- [Task statement] Could you retype, exactly and with no pictures, only the lines from the first line of the records below through the line that contains "(creategerberjobfile yes)"?

Data records
+ + + +

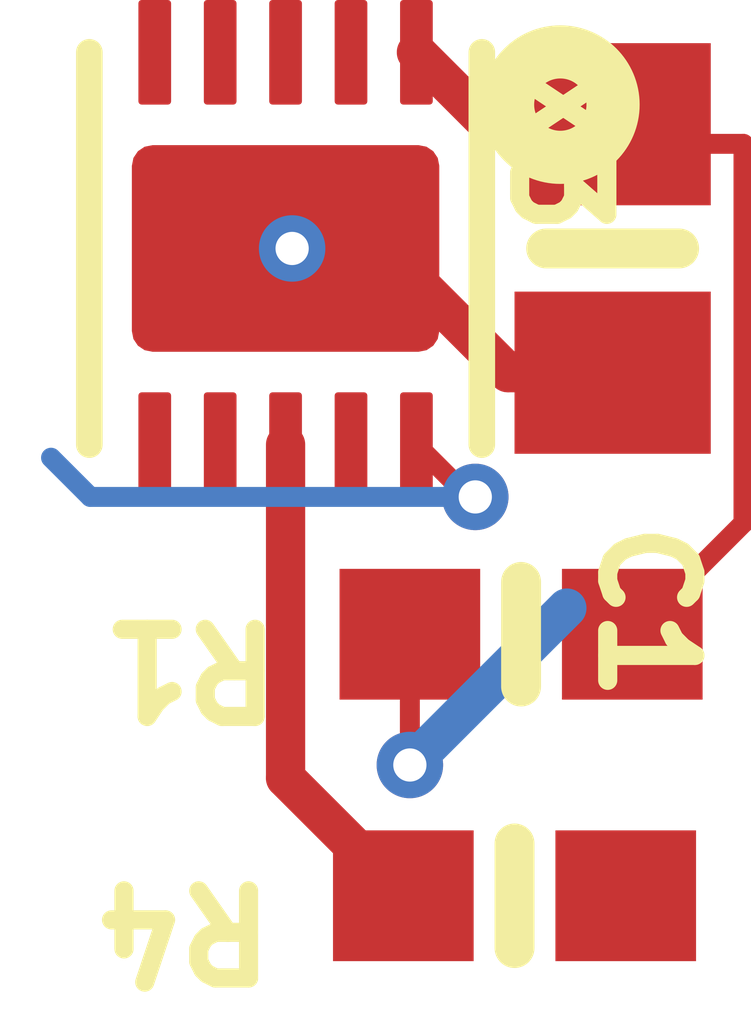
<source format=kicad_pcb>
(kicad_pcb
	(version 20240108)
	(generator "pcbnew")
	(generator_version "8.0")
	(general
		(thickness 1.6)
		(legacy_teardrops no)
	)
	(paper "A4")
	(layers
		(0 "F.Cu" signal)
		(31 "B.Cu" signal)
		(32 "B.Adhes" user "B.Adhesive")
		(33 "F.Adhes" user "F.Adhesive")
		(34 "B.Paste" user)
		(35 "F.Paste" user)
		(36 "B.SilkS" user "B.Silkscreen")
		(37 "F.SilkS" user "F.Silkscreen")
		(38 "B.Mask" user)
		(39 "F.Mask" user)
		(40 "Dwgs.User" user "User.Drawings")
		(41 "Cmts.User" user "User.Comments")
		(42 "Eco1.User" user "User.Eco1")
		(43 "Eco2.User" user "User.Eco2")
		(44 "Edge.Cuts" user)
		(45 "Margin" user)
		(46 "B.CrtYd" user "B.Courtyard")
		(47 "F.CrtYd" user "F.Courtyard")
		(48 "B.Fab" user)
		(49 "F.Fab" user)
		(50 "User.1" user)
		(51 "User.2" user)
		(52 "User.3" user)
		(53 "User.4" user)
		(54 "User.5" user)
		(55 "User.6" user)
		(56 "User.7" user)
		(57 "User.8" user)
		(58 "User.9" user)
	)
	(setup
		(pad_to_mask_clearance 0)
		(allow_soldermask_bridges_in_footprints no)
		(pcbplotparams
			(layerselection 0x00010fc_ffffffff)
			(plot_on_all_layers_selection 0x0000000_00000000)
			(disableapertmacros no)
			(usegerberextensions no)
			(usegerberattributes yes)
			(usegerberadvancedattributes yes)
			(creategerberjobfile yes)
			(dashed_line_dash_ratio 12.000000)
			(dashed_line_gap_ratio 3.000000)
			(svgprecision 4)
			(plotframeref no)
			(viasonmask no)
			(mode 1)
			(useauxorigin no)
			(hpglpennumber 1)
			(hpglpenspeed 20)
			(hpglpendiameter 15.000000)
			(pdf_front_fp_property_popups yes)
			(pdf_back_fp_property_popups yes)
			(dxfpolygonmode yes)
			(dxfimperialunits yes)
			(dxfusepcbnewfont yes)
			(psnegative no)
			(psa4output no)
			(plotreference yes)
			(plotvalue yes)
			(plotfptext yes)
			(plotinvisibletext no)
			(sketchpadsonfab no)
			(subtractmaskfromsilk no)
			(outputformat 1)
			(mirror no)
			(drillshape 1)
			(scaleselection 1)
			(outputdirectory "")
		)
	)
	(net 0 "")
	(footprint "Adafruit HUSB238 USB-C PD Breakout:0805-NO" (layer "F.Cu") (at 156.06 96.52 -90))
	(footprint "Adafruit HUSB238 USB-C PD Breakout:DFN10_3X3MM" (layer "F.Cu") (at 153.56 96.52 180))
	(footprint "Adafruit HUSB238 USB-C PD Breakout:0603-NO" (layer "F.Cu") (at 155.36 99.47 180))
	(footprint "Adafruit HUSB238 USB-C PD Breakout:0603-NO" (layer "F.Cu") (at 155.31 101.47 180))
	(segment
		(start 153.56 98.02)
		(end 153.56 100.57)
		(width 0.3)
		(layer "F.Cu")
		(net 0)
		(uuid "10b51c8e-5aed-4983-847a-3beb1e4094a8")
	)
	(segment
		(start 153.61 96.52)
		(end 154.31 96.52)
		(width 0.1524)
		(layer "F.Cu")
		(net 0)
		(uuid "111331d5-dd1a-4d8d-9aa2-bbe29258bce4")
	)
	(segment
		(start 156.21 99.47)
		(end 157.06 98.62)
		(width 0.1524)
		(layer "F.Cu")
		(net 0)
		(uuid "182cc308-513f-4ddd-bc6a-6318caa51d0d")
	)
	(segment
		(start 154.51 100.47)
		(end 154.51 99.47)
		(width 0.1524)
		(layer "F.Cu")
		(net 0)
		(uuid "2595839d-8fba-4edd-9c68-a90f723e6c2d")
	)
	(segment
		(start 156.21 95.72)
		(end 156.06 95.57)
		(width 0.1524)
		(layer "F.Cu")
		(net 0)
		(uuid "2b08da76-e2ec-428e-8a89-92153481501f")
	)
	(segment
		(start 157.06 95.72)
		(end 156.21 95.72)
		(width 0.1524)
		(layer "F.Cu")
		(net 0)
		(uuid "2fda4b7f-544a-4cf8-bffc-d7df856803dd")
	)
	(segment
		(start 153.56 100.57)
		(end 154.46 101.47)
		(width 0.3)
		(layer "F.Cu")
		(net 0)
		(uuid "4c5de770-87bf-410c-9e14-3eb74200f19e")
	)
	(segment
		(start 155.26 97.47)
		(end 156.06 97.47)
		(width 0.3)
		(layer "F.Cu")
		(net 0)
		(uuid "624a5893-8a61-400c-af25-f404f1b483cd")
	)
	(segment
		(start 157.06 98.62)
		(end 157.06 95.72)
		(width 0.1524)
		(layer "F.Cu")
		(net 0)
		(uuid "6c93272c-3899-4ad8-b146-8c5903548b99")
	)
	(segment
		(start 155.11 95.57)
		(end 156.06 95.57)
		(width 0.3)
		(layer "F.Cu")
		(net 0)
		(uuid "7c288990-165c-490b-aea0-9f7faad8f572")
	)
	(segment
		(start 154.96 98.42)
		(end 155.01 98.42)
		(width 0.1524)
		(layer "F.Cu")
		(net 0)
		(uuid "91df3399-15db-4e24-896a-af5a8586f63d")
	)
	(segment
		(start 154.31 96.52)
		(end 155.26 97.47)
		(width 0.3)
		(layer "F.Cu")
		(net 0)
		(uuid "94759f15-a1c0-4b5e-955e-4eb1c8e5aa49")
	)
	(segment
		(start 154.56 98.02)
		(end 154.96 98.42)
		(width 0.1524)
		(layer "F.Cu")
		(net 0)
		(uuid "a644240a-652b-4fbe-9214-0fa454155234")
	)
	(segment
		(start 154.56 95.02)
		(end 155.11 95.57)
		(width 0.3)
		(layer "F.Cu")
		(net 0)
		(uuid "b826cde5-598e-4c86-8f6c-593d58854f4b")
	)
	(segment
		(start 153.56 96.52)
		(end 153.61 96.52)
		(width 0.1524)
		(layer "F.Cu")
		(net 0)
		(uuid "d89d749f-d14c-40ea-9e70-8d825dc52670")
	)
	(via
		(at 154.51 100.47)
		(size 0.508)
		(drill 0.254)
		(layers "F.Cu" "B.Cu")
		(net 0)
		(uuid "46994a57-c978-4fb2-8bc2-dc2a5c86c5c7")
	)
	(via
		(at 155.01 98.42)
		(size 0.508)
		(drill 0.254)
		(layers "F.Cu" "B.Cu")
		(net 0)
		(uuid "63d09bb2-384e-4f9b-8706-a337338cd8fb")
	)
	(via
		(at 153.61 96.52)
		(size 0.508)
		(drill 0.254)
		(layers "F.Cu" "B.Cu")
		(net 0)
		(uuid "791e18f9-dbff-4320-9e3b-a0c3a785962b")
	)
	(segment
		(start 152.0672 98.42)
		(end 155.01 98.42)
		(width 0.1524)
		(layer "B.Cu")
		(net 0)
		(uuid "170add3a-cc49-4fa2-a116-17681ac1c4fe")
	)
	(segment
		(start 151.7672 98.12)
		(end 152.0672 98.42)
		(width 0.1524)
		(layer "B.Cu")
		(net 0)
		(uuid "7cb3c136-fc23-4b56-b8e6-02f859a52400")
	)
	(segment
		(start 154.51 100.47)
		(end 155.71 99.27)
		(width 0.3)
		(layer "B.Cu")
		(net 0)
		(uuid "b734837c-1c92-4ea2-8b1f-07ec4342e058")
	)
)

</source>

+ + + +

- [Answer space]
<source format=kicad_pcb>
(kicad_pcb
	(version 20240108)
	(generator "pcbnew")
	(generator_version "8.0")
	(general
		(thickness 1.6)
		(legacy_teardrops no)
	)
	(paper "A4")
	(layers
		(0 "F.Cu" signal)
		(31 "B.Cu" signal)
		(32 "B.Adhes" user "B.Adhesive")
		(33 "F.Adhes" user "F.Adhesive")
		(34 "B.Paste" user)
		(35 "F.Paste" user)
		(36 "B.SilkS" user "B.Silkscreen")
		(37 "F.SilkS" user "F.Silkscreen")
		(38 "B.Mask" user)
		(39 "F.Mask" user)
		(40 "Dwgs.User" user "User.Drawings")
		(41 "Cmts.User" user "User.Comments")
		(42 "Eco1.User" user "User.Eco1")
		(43 "Eco2.User" user "User.Eco2")
		(44 "Edge.Cuts" user)
		(45 "Margin" user)
		(46 "B.CrtYd" user "B.Courtyard")
		(47 "F.CrtYd" user "F.Courtyard")
		(48 "B.Fab" user)
		(49 "F.Fab" user)
		(50 "User.1" user)
		(51 "User.2" user)
		(52 "User.3" user)
		(53 "User.4" user)
		(54 "User.5" user)
		(55 "User.6" user)
		(56 "User.7" user)
		(57 "User.8" user)
		(58 "User.9" user)
	)
	(setup
		(pad_to_mask_clearance 0)
		(allow_soldermask_bridges_in_footprints no)
		(pcbplotparams
			(layerselection 0x00010fc_ffffffff)
			(plot_on_all_layers_selection 0x0000000_00000000)
			(disableapertmacros no)
			(usegerberextensions no)
			(usegerberattributes yes)
			(usegerberadvancedattributes yes)
			(creategerberjobfile yes)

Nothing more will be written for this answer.